Liberman went on to heavily condemn Palestinian Authority President Mahmoud Abbas who, the foreign minister asserted, has led an incitement campaign against Israel throughout the IDF operation in the Gaza Strip.

“Abbas failed in Gaza and lost it to Hamas, he did not deliver the goods then and is incapable of doing so today,” Liberman charged. “While Hamas focused on terrorist actions, Abbas led a militant and inciting line against Israel.”

While insisting that he did not wish to attack Prime Minister Benjamin Netanyahu, Liberman criticized Netanyahu for what he called his indecisiveness with regard to Abbas and for entrusting the Palestinian leader with assisting in ending the conflict with Hamas.

“When Abbas formed a government with Hamas, Netanyahu insisted on not recognizing it, and now suddenly Abbas is a lifesaver?” Liberman asked. “It just doesn’t fit.”

On Wednesday, Netanyahu leveled heavy criticism at cabinet “colleagues” who have publicly spoke out against the government’s handling of Operation Protective Edge, telling them to show public support to the government, and leave aside their “empty slogans.” Though no names were mentioned, the criticism was widely believed to have been directed on the one hand at Liberman and Economy Minister Naftali Bennett, who have both repeatedly urged that Hamas be crushed in a dramatic military offensive, and on the other at Justice Minister Tzipi Livni and Finance Minister Yair Lapid, who have pushed for a greater emphasis on a role for Abbas and the international community in resolving conflict.

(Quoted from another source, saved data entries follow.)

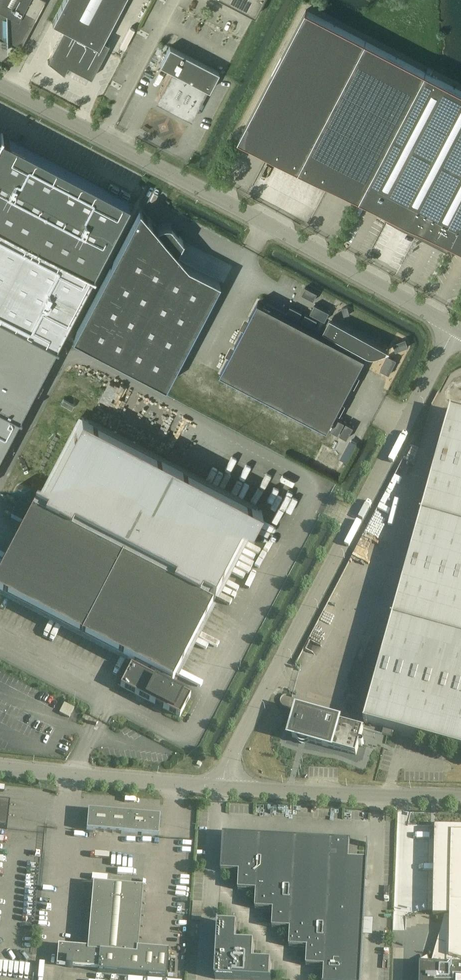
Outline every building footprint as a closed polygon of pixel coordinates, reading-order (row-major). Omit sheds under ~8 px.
[(20,49),(37,17),(45,0),(0,0),(0,39),(20,49)] [(53,23),(64,29),(48,60),(65,73),(69,65),(91,77),(109,43),(103,40),(124,0),(65,0),(53,23)] [(246,0),(228,0),(228,1),(241,9),(246,0)] [(241,9),(255,16),(263,0),(246,0),(241,9)] [(243,131),(272,146),(268,154),(329,186),(333,178),(392,209),(388,217),(418,233),(428,238),(438,243),(448,248),(452,241),(460,246),(460,90),(306,9),(243,131)] [(209,90),(219,72),(170,46),(160,64),(172,71),(158,97),(193,116),(207,89),(209,90)] [(55,343),(129,202),(19,145),(0,134),(0,446),(55,343)] [(184,240),(169,225),(168,225),(166,225),(164,225),(163,225),(161,226),(160,227),(158,228),(157,228),(140,208),(73,336),(165,385),(219,281),(175,257),(184,240)] [(258,301),(220,373),(328,429),(365,357),(364,357),(367,351),(370,352),(372,343),(331,321),(323,335),(258,301)] [(384,728),(382,734),(392,737),(394,730),(460,749),(460,413),(455,411),(451,410),(364,722),(368,724),(368,723),(384,728)] [(211,598),(215,600),(262,509),(82,415),(32,512),(18,504),(11,518),(25,525),(0,573),(0,594),(134,663),(132,667),(131,666),(120,687),(180,717),(190,697),(169,686),(170,682),(172,683),(212,605),(208,603),(211,598)] [(337,472),(345,456),(325,446),(317,461),(337,472)] [(348,590),(358,569),(348,564),(338,585),(348,590)] [(356,755),(363,729),(300,711),(292,737),(356,755)] [(10,803),(0,802),(0,829),(7,829),(10,803)] [(86,831),(158,837),(158,835),(157,835),(159,818),(89,812),(89,811),(88,811),(86,831)] [(420,979),(460,979),(460,826),(435,826),(434,864),(440,864),(440,910),(433,910),(433,916),(445,916),(439,936),(431,965),(426,965),(420,964),(420,979)] [(324,967),(324,979),(361,979),(372,842),(371,842),(369,860),(349,859),(350,842),(351,842),(351,841),(223,834),(221,872),(222,872),(222,871),(240,872),(239,890),(257,891),(256,909),(274,910),(272,928),(291,929),(290,947),(308,948),(307,966),(324,967)] [(58,948),(56,966),(65,967),(66,967),(67,967),(68,968),(69,968),(70,968),(71,968),(72,968),(72,965),(98,967),(98,972),(166,978),(168,951),(138,949),(143,888),(93,884),(87,950),(73,949),(58,948)] [(192,909),(191,921),(201,922),(202,910),(202,903),(192,902),(192,909)] [(219,923),(216,979),(231,979),(270,979),(271,963),(253,962),(254,944),(237,943),(237,925),(219,924),(219,923)]
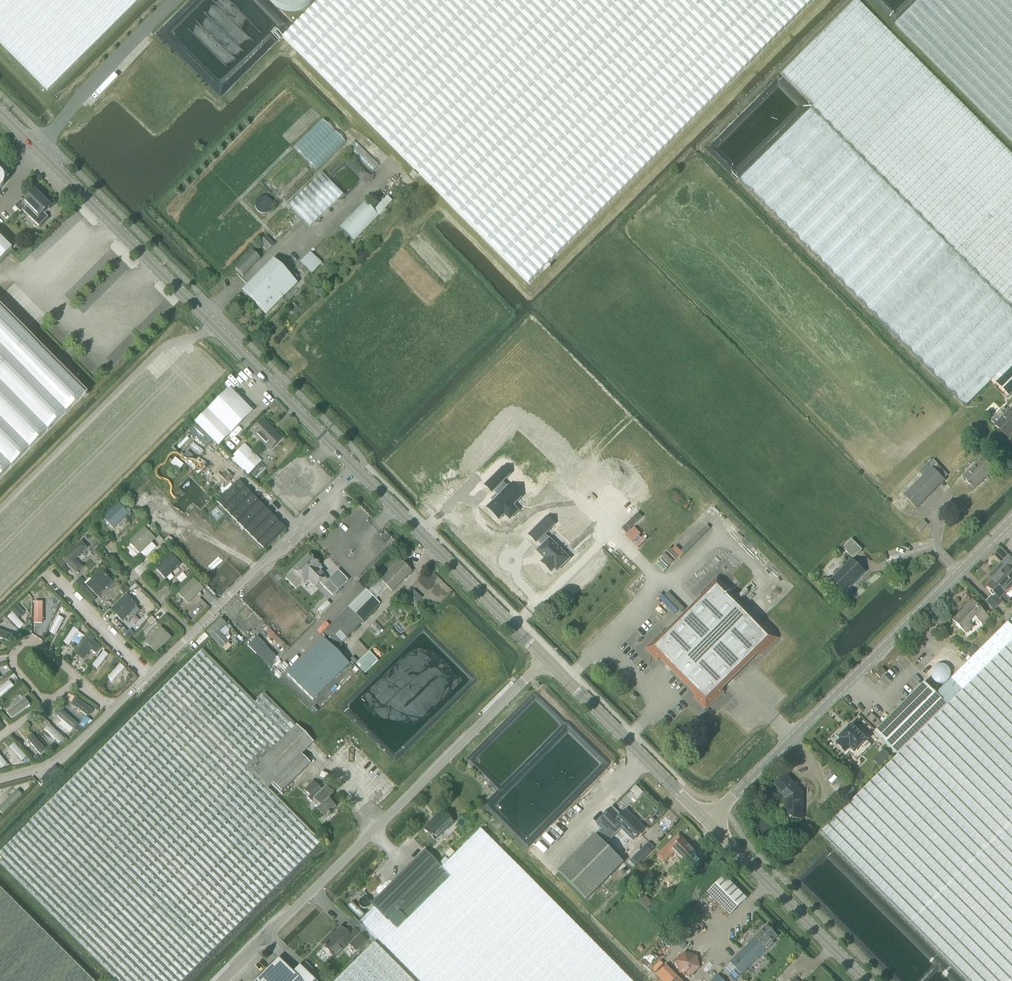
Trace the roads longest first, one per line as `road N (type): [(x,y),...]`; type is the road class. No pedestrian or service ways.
road 1 (tertiary): [(544,660),(0,110)]
road 2 (unclassified): [(221,980),(544,660)]
road 3 (tertiary): [(709,823),(1011,520)]
road 4 (tertiary): [(709,823),(544,660)]
road 5 (tertiary): [(866,980),(709,823)]

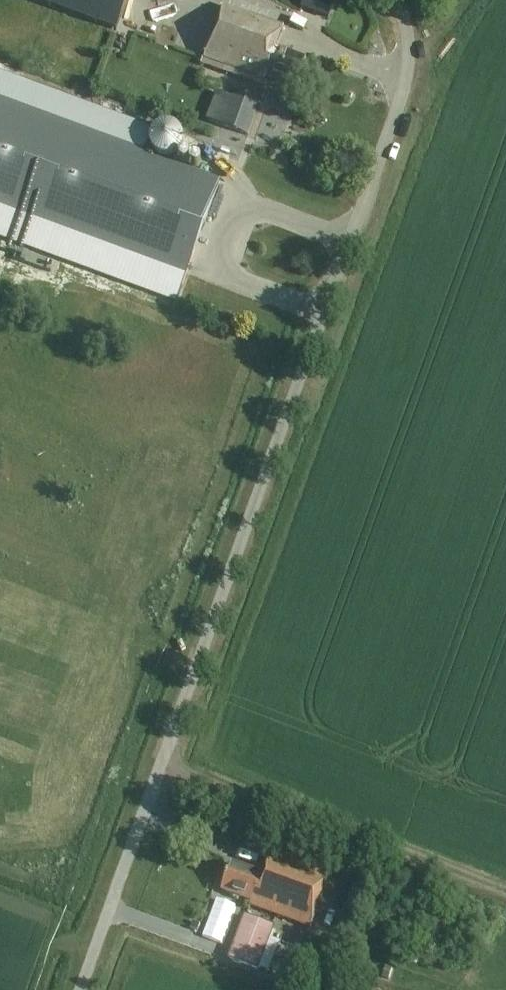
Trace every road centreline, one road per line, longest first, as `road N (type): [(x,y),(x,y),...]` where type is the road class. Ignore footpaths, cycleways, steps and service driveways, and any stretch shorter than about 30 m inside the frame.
road 1 (unclassified): [(81,989),(403,94),(410,38),(396,0)]
road 2 (track): [(162,763),(505,887)]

Netanyahu urged ministers to do what he said he did in the past, as opposition leader or cabinet minister: “Give support and speak less.” The prime minister said ministers have had every opportunity to speak at 27 cabinet meetings since the start of the operation, but should not broadcast criticism in public.

Liberman said, in response, that he gives Netanyahu “full backing” but “it is my obligation to speak my mind… The cabinet must make a clear, determined decision. We can’t keep putting off a decisive strategy for this conflict.”

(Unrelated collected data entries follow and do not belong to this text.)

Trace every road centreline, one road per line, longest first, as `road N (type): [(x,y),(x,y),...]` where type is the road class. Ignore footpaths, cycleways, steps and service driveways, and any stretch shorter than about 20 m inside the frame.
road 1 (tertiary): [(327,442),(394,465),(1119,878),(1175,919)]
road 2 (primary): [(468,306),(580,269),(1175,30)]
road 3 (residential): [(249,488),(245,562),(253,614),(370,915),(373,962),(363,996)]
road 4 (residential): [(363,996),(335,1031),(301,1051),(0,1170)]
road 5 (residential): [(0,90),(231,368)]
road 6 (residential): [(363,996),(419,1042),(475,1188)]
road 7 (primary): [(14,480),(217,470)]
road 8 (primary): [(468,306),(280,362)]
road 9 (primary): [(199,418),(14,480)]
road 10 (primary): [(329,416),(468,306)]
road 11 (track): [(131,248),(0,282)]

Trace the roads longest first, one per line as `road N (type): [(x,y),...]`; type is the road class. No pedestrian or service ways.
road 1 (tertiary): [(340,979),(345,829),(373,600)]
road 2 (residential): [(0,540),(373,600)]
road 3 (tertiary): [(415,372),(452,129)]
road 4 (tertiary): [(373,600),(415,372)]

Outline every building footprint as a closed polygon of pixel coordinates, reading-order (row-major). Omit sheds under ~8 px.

He said he had no desire to destroy the coalition, and was not going to resign. Just like ministers including Bennett, Lapid and Livni, he said, “I have a different stance” as to how the conflict with Hamas should be conducted.

Liberman also said that ultimately Israel needed to reach “a comprehensive political settlement with the Arab world.” Pushed repeatedly, he did not rule out Palestinian statehood. “We don’t control Gaza… Fatah controls half of the West Bank… We need a comprehensive solution with the Arab world,” said Liberman.